RACER: Rich Language-Guided Failure Recovery Policies for Imitation Learning
Yinpei Dai, Jayjun Lee, Nima Fazeli, Joyce Chai
TL;DR
RACER introduces a scalable data augmentation pipeline that enriches expert demonstrations with recoverable failure trajectories and rich language annotations, paired with a vision-language supervisor and a language-conditioned visuomotor policy. The framework enables online failure analysis and corrective guidance, improving robustness across long-horizon, dynamic-goal, and unseen tasks, with strong sim-to-real transfer demonstrated on RLBench and real Panda experiments. Key contributions include automatic rich language-annotated failure recovery data, a VLM-guided supervisory signal, and empirical evidence that rich language guidance and recovery data outperform state-of-the-art baselines. The work advances practical robotic manipulation by reducing online human intervention and enabling more reliable, adaptable control in both simulated and real-world settings.
Abstract
Developing robust and correctable visuomotor policies for robotic manipulation is challenging due to the lack of self-recovery mechanisms from failures and the limitations of simple language instructions in guiding robot actions.

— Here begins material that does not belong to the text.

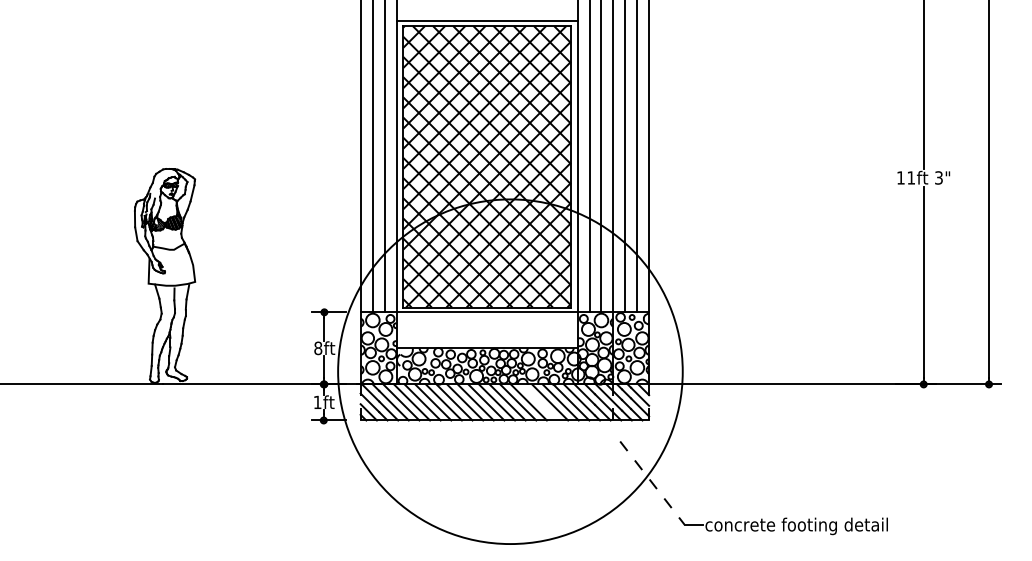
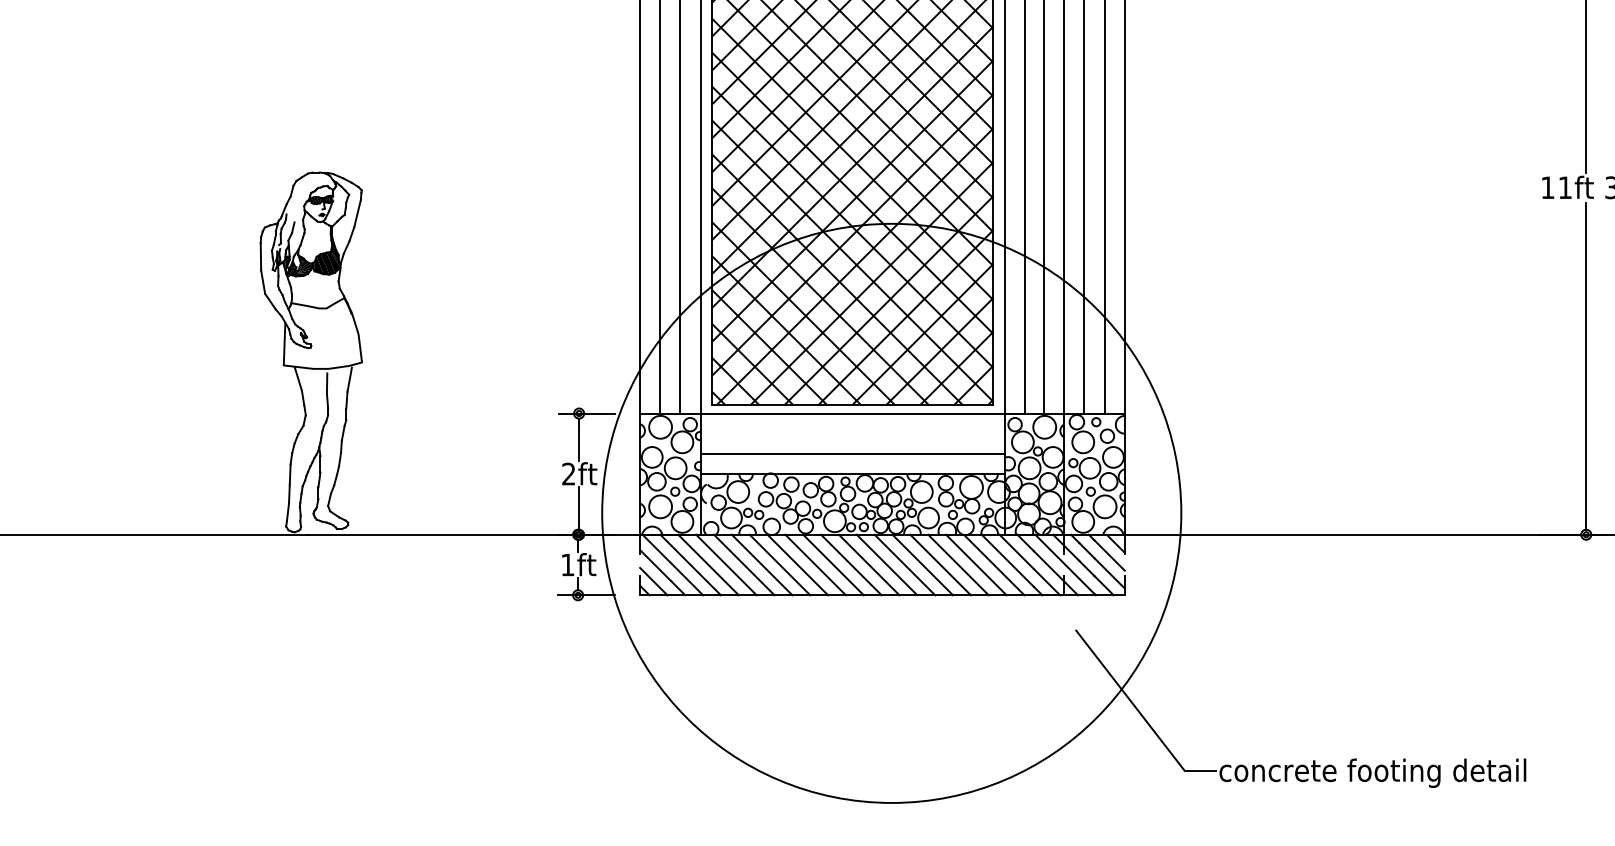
line: (486, 336) -> (851, 454), added
text: (318, 348) -> (569, 474), 8ft -> 2ft
line: (539, 402) -> (940, 565), added
line: (652, 483) -> (1130, 701), dashed -> solid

To address these issues, we propose a scalable data generation pipeline that automatically augments expert demonstrations with failure recovery trajectories and fine-grained language annotations for training. We then introduce Rich languAge-guided failure reCovERy (RACER), a supervisor-actor framework, which combines failure recovery data with rich language descriptions to enhance robot control. RACER features a vision-language model (VLM) that acts as an online supervisor, providing detailed language guidance for error correction and task execution, and a language-conditioned visuomotor policy as an actor to predict the next actions. Our experimental results show that RACER outperforms the state-of-the-art Robotic View Transformer (RVT) on RLbench across various evaluation settings, including standard long-horizon tasks, dynamic goal-change tasks and zero-shot unseen tasks, achieving superior performance in both simulated and real world environments. Videos and code are available at: https://rich-language-failure-recovery.github.io.